### Information supplied:
------------------------------

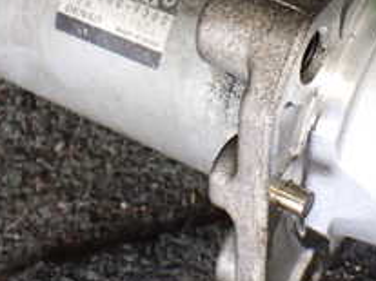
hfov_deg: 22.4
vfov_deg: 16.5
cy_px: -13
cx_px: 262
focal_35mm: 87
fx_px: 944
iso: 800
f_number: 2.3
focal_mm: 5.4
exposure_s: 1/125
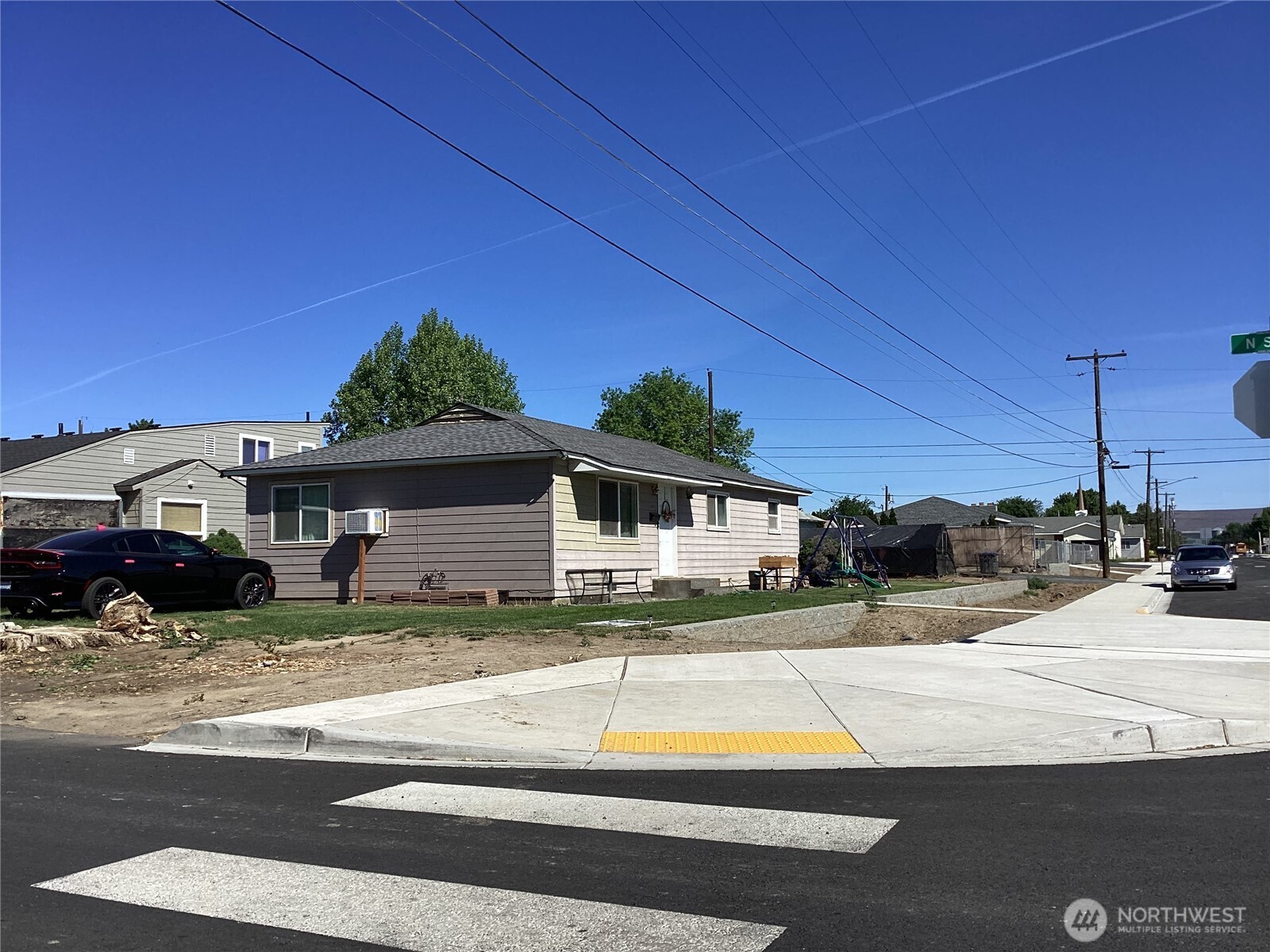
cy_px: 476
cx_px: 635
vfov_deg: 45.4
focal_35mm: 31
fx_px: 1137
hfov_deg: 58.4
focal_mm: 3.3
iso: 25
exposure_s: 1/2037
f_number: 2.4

------------------------------

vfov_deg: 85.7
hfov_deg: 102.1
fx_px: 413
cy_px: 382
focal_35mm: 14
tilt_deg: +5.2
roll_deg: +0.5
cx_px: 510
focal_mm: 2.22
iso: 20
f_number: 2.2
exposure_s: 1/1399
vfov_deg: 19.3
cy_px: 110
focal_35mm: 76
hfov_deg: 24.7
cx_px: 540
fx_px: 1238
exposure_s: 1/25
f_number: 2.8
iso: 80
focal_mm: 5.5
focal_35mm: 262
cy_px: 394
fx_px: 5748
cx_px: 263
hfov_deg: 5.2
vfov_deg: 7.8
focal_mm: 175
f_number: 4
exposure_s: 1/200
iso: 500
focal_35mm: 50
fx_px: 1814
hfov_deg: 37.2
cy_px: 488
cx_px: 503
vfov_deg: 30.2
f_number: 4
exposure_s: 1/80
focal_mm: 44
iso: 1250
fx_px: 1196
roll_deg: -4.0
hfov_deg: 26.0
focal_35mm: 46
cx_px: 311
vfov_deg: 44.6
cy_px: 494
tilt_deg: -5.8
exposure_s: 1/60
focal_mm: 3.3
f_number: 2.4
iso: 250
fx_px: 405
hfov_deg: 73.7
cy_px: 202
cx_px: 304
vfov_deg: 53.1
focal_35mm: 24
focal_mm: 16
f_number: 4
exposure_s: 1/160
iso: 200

------------------------------

### Exercise objective:
All that is wanted is the stretch of lines above from the one containing "f_number: 2.2" through the one containing "vfov_deg: 53.1", duplicated exactly.

### Reply:
f_number: 2.2
exposure_s: 1/1399
vfov_deg: 19.3
cy_px: 110
focal_35mm: 76
hfov_deg: 24.7
cx_px: 540
fx_px: 1238
exposure_s: 1/25
f_number: 2.8
iso: 80
focal_mm: 5.5
focal_35mm: 262
cy_px: 394
fx_px: 5748
cx_px: 263
hfov_deg: 5.2
vfov_deg: 7.8
focal_mm: 175
f_number: 4
exposure_s: 1/200
iso: 500
focal_35mm: 50
fx_px: 1814
hfov_deg: 37.2
cy_px: 488
cx_px: 503
vfov_deg: 30.2
f_number: 4
exposure_s: 1/80
focal_mm: 44
iso: 1250
fx_px: 1196
roll_deg: -4.0
hfov_deg: 26.0
focal_35mm: 46
cx_px: 311
vfov_deg: 44.6
cy_px: 494
tilt_deg: -5.8
exposure_s: 1/60
focal_mm: 3.3
f_number: 2.4
iso: 250
fx_px: 405
hfov_deg: 73.7
cy_px: 202
cx_px: 304
vfov_deg: 53.1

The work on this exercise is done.